I was already having good thoughts about the village, and that was before I hit Upper Poppleton, the second half of the settlement.  Then it developed into full blown love.  A wide open village green was bisected by the main road, looked over by a war memorial and church.  A pub, a post office, a red telephone box, and in the centre of the green, an actual Maypole.  It's the first time I've ever seen one for real (the one put up in the school hall at Juniors' doesn't count) and I was surprised by how tall it was, a stripy rocket bursting into the grey skies.


I passed the kids leaving the general store with a twist of sweets clutched in their hand and pushed on out of the village.  I only slipped once, but managed to stop myself from doing a complete somersault.


Poppleton station was a wonderful surprise in many way.  The station building was no longer in railway use, but they'd done something clever with it: glassing over part of the platform so that it created a sort of conservatory waiting area.
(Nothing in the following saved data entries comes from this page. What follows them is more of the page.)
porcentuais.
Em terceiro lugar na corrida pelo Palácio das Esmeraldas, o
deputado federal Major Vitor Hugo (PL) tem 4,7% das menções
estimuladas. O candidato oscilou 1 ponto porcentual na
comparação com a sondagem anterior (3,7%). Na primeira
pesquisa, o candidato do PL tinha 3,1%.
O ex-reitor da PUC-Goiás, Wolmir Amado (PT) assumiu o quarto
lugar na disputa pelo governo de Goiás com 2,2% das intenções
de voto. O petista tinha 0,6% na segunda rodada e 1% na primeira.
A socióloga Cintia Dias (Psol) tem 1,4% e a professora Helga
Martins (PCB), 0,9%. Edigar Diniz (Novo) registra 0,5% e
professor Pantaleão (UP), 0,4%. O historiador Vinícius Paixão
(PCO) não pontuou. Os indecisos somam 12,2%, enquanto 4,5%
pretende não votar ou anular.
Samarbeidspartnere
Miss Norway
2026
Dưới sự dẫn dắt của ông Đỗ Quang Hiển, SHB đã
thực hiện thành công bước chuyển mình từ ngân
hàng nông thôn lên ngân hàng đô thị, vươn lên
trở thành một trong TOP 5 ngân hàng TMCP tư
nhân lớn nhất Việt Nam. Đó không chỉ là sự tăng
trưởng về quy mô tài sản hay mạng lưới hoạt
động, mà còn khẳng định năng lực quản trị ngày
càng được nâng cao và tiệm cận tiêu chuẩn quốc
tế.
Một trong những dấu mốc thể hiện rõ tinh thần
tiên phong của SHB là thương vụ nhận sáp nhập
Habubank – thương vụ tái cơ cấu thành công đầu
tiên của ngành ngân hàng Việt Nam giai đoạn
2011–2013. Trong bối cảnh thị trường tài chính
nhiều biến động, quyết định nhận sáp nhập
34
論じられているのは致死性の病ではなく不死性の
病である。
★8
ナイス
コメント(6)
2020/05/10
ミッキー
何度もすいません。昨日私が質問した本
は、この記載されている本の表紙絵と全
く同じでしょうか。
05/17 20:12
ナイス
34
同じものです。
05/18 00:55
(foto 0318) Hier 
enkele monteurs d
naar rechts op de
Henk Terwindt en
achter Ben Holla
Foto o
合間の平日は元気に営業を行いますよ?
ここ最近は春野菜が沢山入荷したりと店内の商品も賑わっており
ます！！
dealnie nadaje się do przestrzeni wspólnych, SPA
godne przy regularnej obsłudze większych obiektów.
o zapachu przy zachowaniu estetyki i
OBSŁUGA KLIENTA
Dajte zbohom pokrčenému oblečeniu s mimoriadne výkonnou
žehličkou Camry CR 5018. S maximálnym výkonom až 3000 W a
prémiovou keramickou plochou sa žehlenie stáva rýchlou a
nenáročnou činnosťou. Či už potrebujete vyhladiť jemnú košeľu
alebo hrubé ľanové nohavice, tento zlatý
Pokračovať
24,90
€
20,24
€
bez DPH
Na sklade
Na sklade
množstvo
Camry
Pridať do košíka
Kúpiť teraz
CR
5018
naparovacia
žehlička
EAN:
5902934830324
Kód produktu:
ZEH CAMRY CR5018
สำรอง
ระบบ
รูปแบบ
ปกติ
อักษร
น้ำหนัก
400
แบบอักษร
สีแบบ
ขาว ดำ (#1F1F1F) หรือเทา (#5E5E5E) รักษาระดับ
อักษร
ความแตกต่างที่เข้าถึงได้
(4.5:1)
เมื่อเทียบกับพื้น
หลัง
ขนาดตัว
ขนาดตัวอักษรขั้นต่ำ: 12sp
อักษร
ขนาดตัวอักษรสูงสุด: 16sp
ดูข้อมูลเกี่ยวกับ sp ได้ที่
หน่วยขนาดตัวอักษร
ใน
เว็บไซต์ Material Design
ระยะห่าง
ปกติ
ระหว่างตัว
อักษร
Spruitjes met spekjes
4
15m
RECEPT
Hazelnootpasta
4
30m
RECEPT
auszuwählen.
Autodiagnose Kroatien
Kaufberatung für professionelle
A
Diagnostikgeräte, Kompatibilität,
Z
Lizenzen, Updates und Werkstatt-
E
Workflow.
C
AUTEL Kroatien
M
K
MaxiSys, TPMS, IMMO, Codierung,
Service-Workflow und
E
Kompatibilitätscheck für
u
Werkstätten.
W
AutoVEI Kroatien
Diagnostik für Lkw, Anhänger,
I've never seen this done before.  It's a brilliant idea.  It provides a secure, architecturally pleasing space for waiting, as well as some cycle racks.  It means a station structure isn't left to rot.  It'd be better if there was a ticket office in there (or even a ticket machine) but still - well done Northern Rail.


As the sign above indicated, there's a level crossing at Poppleton.  It's not got flashing orange lights or a siren or even automatic barriers.  Here, they do it old school.


A signal cabin.  Gates that have to be wheeled across the track, gates that I've never seen for real in my life, only in my Hornby railway set when I was a child.  When the time came, the grey haired signal man pushed them into place by hand to block the road.  There was something so quietly civilised about it.


Before I got my train, however, I had time to take a look at Poppleton's other claim to fame.  There was a time when railway companies had plots of land devoted to horticulture - growing flowers for stations, plants to shore up embankments.  British Rail slowly reduced the reliance on these, and privatisation killed them off completely; it's easier and cheaper to simply buy flowers in bulk.


At Poppleton, they've reversed this trend.  The local community have reclaimed the abandoned railway gardens and are slowly resurrecting them.  Their excellent website shows how these neglected patches of land, the greenhouses and sheds are now being turned into facilities for the whole village.  The coal yard alongside the station even retains an old wagon.


It's a wonderful idea, well executed, and my only regret was that I was seeing it at the very worst time.  I imagine it's a joy to see in summer.  I left Poppleton full of optimism, a smile on my face, a strange feeling coming over me: happiness.